Selected extract ▸
=== Begin Enclosure ===
CuriousGeorge80 · 05/05/2023 20:11

@LateNightsByTheLake - The post that was deleted was my first post, I hadn’t been arguing with anybody, you are talking nonsense. I came on to offer support to the OP and noted that some people were being cruel (and shock horror I used the term cunts). It wasn’t aimed at anybody specific, I wasn’t in an argument with anybody. Please stop twisting things.

There are posts discussing the ethics of donor sperm and eggs quite frequently on MN. I don’t go on them as I know that there will be aspects that I find offensive, so I avoid them. This post was not one of those. It requires absolutely no debate about the ethics of donor usage. It required advice on how to manage her MIL, and support for her distress.

Honestly, I cannot get my head around people who simultaneously lecture others about needing to be resilient enough to accept others have differing views while being incapable of accepting others defending differing views. It’s mind boggling. I don’t care in the slightest that you and others have views that differ to mine. I care that people have intentionally come into a post to cause increased distress to a woman looking for support. To drive her out of her own post. And then they have a hissy fit when called out as being bullies. The hypocrisy is just mind blowing.

Just to say I won’t be replying to you further as you clearly are focused on diverting attention from the behaviour of those people by obsessing on the use of the term cunt. Lesson learned by me. Have a good night.

Crazy thread.

It was your first post I think, but it was likely that you were talking about me as you did @ me in the same post and you were pissed at my opinion. 🤣

I didn’t care that you appeared to call me a cunt. No hissy fit from me, it was you that lost control and had a fit. Mumsnet didn’t like it though as it’s been deleted. I’m all for posts bring left to stand.
=== End Enclosure ===
Records supplied ▸
=== Begin Enclosure ===
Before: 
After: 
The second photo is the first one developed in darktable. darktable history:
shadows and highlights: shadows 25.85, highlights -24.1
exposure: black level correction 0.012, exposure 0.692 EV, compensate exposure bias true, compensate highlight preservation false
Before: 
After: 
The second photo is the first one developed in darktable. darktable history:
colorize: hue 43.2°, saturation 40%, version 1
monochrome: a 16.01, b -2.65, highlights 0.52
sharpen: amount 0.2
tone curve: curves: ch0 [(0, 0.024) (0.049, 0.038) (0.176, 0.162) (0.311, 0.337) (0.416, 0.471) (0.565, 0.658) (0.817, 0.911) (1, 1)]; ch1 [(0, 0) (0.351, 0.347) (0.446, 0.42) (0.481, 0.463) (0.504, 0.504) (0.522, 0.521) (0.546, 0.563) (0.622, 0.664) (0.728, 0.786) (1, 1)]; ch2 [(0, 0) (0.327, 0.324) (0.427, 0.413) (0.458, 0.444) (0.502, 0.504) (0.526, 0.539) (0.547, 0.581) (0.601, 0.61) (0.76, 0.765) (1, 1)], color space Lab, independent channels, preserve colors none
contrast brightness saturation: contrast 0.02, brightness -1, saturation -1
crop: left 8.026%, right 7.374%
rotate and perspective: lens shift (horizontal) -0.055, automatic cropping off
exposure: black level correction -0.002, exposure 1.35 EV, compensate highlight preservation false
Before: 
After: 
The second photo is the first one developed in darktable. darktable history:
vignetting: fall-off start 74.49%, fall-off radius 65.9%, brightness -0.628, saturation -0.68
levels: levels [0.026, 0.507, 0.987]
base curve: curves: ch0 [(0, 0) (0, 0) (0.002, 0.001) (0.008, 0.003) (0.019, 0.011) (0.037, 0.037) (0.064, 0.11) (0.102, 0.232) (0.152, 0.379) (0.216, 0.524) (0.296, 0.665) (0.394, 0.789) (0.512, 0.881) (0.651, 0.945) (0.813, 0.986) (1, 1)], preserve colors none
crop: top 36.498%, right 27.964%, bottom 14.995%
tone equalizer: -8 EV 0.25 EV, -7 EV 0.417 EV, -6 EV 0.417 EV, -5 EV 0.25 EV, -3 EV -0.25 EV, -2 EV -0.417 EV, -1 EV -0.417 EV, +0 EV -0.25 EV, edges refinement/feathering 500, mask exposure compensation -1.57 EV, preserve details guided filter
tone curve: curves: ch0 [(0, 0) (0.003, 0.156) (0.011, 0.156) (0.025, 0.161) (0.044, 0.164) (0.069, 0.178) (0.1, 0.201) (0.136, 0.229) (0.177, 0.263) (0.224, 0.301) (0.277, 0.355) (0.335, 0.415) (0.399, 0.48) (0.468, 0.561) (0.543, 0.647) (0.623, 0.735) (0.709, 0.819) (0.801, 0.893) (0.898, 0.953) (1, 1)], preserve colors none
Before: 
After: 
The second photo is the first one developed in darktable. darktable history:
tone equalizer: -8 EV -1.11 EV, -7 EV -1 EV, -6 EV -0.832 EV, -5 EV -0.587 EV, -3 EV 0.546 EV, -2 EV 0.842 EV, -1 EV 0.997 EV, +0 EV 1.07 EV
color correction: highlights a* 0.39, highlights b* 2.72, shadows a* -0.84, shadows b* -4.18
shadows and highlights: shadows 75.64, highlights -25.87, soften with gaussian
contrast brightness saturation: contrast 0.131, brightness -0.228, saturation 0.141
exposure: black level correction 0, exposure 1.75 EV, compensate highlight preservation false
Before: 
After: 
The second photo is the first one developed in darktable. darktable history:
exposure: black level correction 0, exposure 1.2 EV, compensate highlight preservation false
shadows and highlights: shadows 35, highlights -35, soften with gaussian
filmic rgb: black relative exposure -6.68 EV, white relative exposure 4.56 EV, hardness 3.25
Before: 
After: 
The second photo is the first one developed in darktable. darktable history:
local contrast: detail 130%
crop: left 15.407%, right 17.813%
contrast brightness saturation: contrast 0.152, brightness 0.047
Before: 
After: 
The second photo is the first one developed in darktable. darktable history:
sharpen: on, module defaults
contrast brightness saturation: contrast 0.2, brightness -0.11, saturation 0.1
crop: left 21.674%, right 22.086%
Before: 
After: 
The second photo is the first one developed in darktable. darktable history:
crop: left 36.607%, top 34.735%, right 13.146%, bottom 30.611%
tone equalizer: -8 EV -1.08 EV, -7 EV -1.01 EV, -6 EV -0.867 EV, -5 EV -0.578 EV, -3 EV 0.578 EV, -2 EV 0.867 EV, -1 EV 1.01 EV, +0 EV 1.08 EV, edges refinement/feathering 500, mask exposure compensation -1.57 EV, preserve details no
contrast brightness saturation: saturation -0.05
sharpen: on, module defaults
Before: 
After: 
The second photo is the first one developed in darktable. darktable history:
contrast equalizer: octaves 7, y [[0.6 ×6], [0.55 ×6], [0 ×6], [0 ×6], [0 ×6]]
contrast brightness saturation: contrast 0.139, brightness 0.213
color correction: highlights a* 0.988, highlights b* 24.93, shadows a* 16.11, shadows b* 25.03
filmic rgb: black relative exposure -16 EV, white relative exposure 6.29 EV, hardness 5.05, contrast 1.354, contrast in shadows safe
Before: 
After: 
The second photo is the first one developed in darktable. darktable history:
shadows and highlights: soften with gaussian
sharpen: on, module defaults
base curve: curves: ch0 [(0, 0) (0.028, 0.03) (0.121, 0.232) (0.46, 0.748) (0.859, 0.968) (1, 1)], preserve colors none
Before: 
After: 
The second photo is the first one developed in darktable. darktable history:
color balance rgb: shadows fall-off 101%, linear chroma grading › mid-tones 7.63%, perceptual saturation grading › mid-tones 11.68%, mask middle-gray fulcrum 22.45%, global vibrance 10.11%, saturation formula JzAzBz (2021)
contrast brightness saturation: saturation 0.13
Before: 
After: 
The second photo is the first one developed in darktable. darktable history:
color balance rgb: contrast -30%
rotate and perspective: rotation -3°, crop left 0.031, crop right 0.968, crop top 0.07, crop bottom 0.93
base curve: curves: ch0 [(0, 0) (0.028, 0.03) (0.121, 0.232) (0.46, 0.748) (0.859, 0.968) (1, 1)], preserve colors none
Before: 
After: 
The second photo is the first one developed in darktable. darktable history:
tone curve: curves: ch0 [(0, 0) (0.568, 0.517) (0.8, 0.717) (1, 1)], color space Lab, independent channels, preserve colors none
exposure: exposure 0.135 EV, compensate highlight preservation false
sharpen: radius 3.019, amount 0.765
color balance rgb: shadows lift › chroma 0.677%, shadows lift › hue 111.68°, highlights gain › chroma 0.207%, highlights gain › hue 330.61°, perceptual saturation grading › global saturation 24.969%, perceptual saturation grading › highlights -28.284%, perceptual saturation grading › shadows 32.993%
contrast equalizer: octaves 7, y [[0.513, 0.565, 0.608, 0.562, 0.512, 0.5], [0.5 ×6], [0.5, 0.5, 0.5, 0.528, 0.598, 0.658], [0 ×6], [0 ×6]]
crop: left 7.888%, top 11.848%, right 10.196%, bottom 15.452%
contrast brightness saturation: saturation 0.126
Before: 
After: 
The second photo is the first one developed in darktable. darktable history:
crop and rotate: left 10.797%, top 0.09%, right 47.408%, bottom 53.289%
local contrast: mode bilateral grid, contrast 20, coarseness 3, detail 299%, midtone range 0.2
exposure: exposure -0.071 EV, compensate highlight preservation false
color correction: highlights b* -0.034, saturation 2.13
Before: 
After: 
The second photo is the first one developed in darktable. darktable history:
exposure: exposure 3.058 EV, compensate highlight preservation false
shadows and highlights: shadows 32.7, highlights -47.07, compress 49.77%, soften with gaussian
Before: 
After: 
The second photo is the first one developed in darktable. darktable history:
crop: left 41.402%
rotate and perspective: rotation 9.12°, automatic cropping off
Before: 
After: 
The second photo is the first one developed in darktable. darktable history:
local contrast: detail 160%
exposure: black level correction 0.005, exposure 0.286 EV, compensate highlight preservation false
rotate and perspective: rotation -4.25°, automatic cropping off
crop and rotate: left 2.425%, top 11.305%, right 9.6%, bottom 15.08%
=== End Enclosure ===
Tasks for this exercise ▸
1. Answer these questions from the forum posts:
(a) In the first post, what two things does the writer say the original poster's thread required?
(b) Why does the first writer stay away from threads about the ethics of donor sperm and eggs?
(c) In the last post, who does the writer say deleted the post?
2. Continue the forum posts from the last sentence shown.

Answers per task ▸
1.
(a) Advice on how to manage her MIL, and support for her distress.
(b) The writer knows those threads will have aspects the writer finds offensive.
(c) Mumsnet.

2.
Tiddlypomtiddlypom · 05/05/2023 20:37

LateNightsByTheLake · 05/05/2023 19:30

It was you that said there were some proper cunts on mumsnet on this thread. Presumably you were referring to at least some of us on this thread that disagreed with you. You also mentioned a certain poster in the same post and didn’t like their opinions. It seems fairly obvious who it was directed at. Mumsnet deleted it so they must have thought you aimed it at an individual as they allow swearing but not sweary name calling.

We don’t all have to say well done on creating a child using an unethical process. If you want that, go to the clinic who will tell you how great it is whilst making thousands. They forget to think of the child in future years.

And @CuriousGeorge80 was absolutely right. Fuck, this place can be grim.

I wonder what the MIL actually objects to, because it rather sounds (based on what she said to the BIL) like it’s just that she sets a lot of store by ‘biology’, rather than any moral issue of donation.

So by that logic, she’d also reject adopted children. Any most, if not all posters, would be suitably horrified by that.

TheDogsArse · 05/05/2023 20:37

People keep mentioning bullying but nothing has been deleted. Opposing opinions on AIBU are not bullying.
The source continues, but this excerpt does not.